Here are two stylized facts about labor economics:

  1. Utility is roughly logarithmic in income
  2. People who earn more per hour also work longer hours.

Together they present a puzzle – those higher income people are higher income primarily because they earn more dollars/hour, not because they work more hours. Yet if utility is logarithmic, there are diminishing returns to income, so we should expect people with higher hourly rates to work fewer hours.

Essentially, the first stylized fact suggests the income effect dominates, while the second suggests the substitution effect dominates.
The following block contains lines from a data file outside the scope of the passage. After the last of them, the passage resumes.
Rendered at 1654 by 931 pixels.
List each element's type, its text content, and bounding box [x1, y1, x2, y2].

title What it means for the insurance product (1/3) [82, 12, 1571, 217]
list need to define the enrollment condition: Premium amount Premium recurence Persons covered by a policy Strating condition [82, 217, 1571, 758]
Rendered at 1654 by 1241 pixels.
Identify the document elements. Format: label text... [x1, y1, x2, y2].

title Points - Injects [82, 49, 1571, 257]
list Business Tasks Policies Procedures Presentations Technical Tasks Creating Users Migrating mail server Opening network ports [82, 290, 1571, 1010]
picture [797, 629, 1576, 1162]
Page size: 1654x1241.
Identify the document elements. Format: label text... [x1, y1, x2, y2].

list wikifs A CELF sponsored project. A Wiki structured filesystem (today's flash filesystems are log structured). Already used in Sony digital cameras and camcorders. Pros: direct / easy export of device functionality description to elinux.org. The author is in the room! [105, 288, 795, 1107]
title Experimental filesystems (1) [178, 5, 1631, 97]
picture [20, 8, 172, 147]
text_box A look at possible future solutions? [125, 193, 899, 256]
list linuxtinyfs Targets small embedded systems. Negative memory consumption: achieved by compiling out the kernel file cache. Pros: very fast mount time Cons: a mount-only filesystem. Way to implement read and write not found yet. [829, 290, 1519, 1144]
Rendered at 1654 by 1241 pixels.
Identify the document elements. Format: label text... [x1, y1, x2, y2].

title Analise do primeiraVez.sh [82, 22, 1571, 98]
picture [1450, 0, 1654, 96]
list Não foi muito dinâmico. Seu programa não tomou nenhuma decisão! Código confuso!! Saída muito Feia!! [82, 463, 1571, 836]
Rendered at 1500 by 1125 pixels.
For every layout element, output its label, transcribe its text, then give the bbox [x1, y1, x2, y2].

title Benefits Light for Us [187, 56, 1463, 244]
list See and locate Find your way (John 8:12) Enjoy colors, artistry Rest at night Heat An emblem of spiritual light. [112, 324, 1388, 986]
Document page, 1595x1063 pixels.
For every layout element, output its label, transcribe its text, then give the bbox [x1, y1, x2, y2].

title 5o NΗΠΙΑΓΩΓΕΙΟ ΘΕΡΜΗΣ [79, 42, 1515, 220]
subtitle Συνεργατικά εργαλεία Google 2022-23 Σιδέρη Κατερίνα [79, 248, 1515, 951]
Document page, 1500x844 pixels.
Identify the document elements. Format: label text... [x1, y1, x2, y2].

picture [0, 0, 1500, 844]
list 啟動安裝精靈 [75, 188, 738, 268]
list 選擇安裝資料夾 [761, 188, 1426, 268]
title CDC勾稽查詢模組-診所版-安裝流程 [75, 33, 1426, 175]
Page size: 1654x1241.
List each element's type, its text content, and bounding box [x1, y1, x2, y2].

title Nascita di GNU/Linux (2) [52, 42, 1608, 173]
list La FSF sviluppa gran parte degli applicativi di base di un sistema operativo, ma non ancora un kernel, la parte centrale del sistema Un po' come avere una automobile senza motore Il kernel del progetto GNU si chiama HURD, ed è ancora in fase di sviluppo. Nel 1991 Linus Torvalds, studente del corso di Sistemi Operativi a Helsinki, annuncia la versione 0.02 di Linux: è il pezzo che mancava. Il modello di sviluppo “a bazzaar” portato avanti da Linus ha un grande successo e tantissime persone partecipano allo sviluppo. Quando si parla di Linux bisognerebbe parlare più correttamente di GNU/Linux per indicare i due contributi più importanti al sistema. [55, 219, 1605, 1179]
One solution to this conundrum would be if the hourly rate changed with the number of hours worked. Maybe there are some jobs that simply cannot be done unless you put a huge amount of effort into them: you can’t be a part-time investment banker or corporate lawyer. If so, your productivity would increase dramatically with hours worked, so the demand curve for your labor would be upwards sloping. It’s a bit like a Giffen Good, except the causation goes

  • Higher Quantity -> More Valuable -> Higher Demand -> Higher Price

rather than

  • Higher Price -> More Valuable -> Higher Demand -> Higher Quantity

At the same time, every extra dollar is worth less and less to you, and each hour of leisure lost hurts more than the previous one, so you demand a higher hourly wage the more hours you work. So your supply curve is upwards sloping, roughly exponentially (to offset the logarithmic dollars->utility conversion)

When both supply and demand curves and upwards sloping, it is not clear there is a unique equilibrium – there could be multiple equilibria.

This could explain why we see such a difference between the incomes of

  1. The increasing number of people who do not work at all
  2. People who do ordinary jobs for around 40 hours a week
  3. Extremely high earning extremely hard working people

each group occupies a different one of these equilibria.